═══ DATA IN THIS EXERCISE

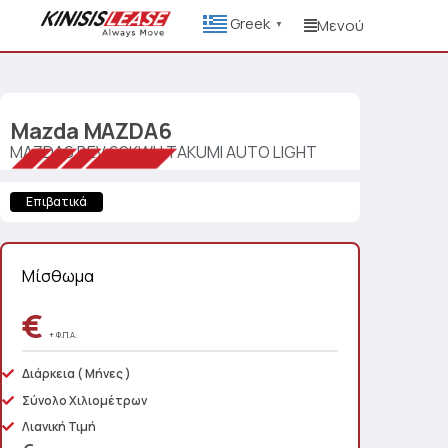
Greek
Μενού
▼
Mazda
MAZDA6
MAZDA6 BEV 69KWH TAKUMI AUTO LIGHT
Επιβατικά
Μίσθωμα
€
+ Φ.Π.Α.
Διάρκεια
( Μήνες )
Σύνολο Χιλιομέτρων
Λιανική Τιμή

══════

EXERCISE BRIEF
Should any entry above carry a picture, omit it and repeat everything else word for word.

OUTPUT OF THE TASK
Greek
Μενού
▼
Mazda
MAZDA6
MAZDA6 BEV 69KWH TAKUMI AUTO LIGHT
Επιβατικά
Μίσθωμα
€
+ Φ.Π.Α.
Διάρκεια
( Μήνες )
Σύνολο Χιλιομέτρων
Λιανική Τιμή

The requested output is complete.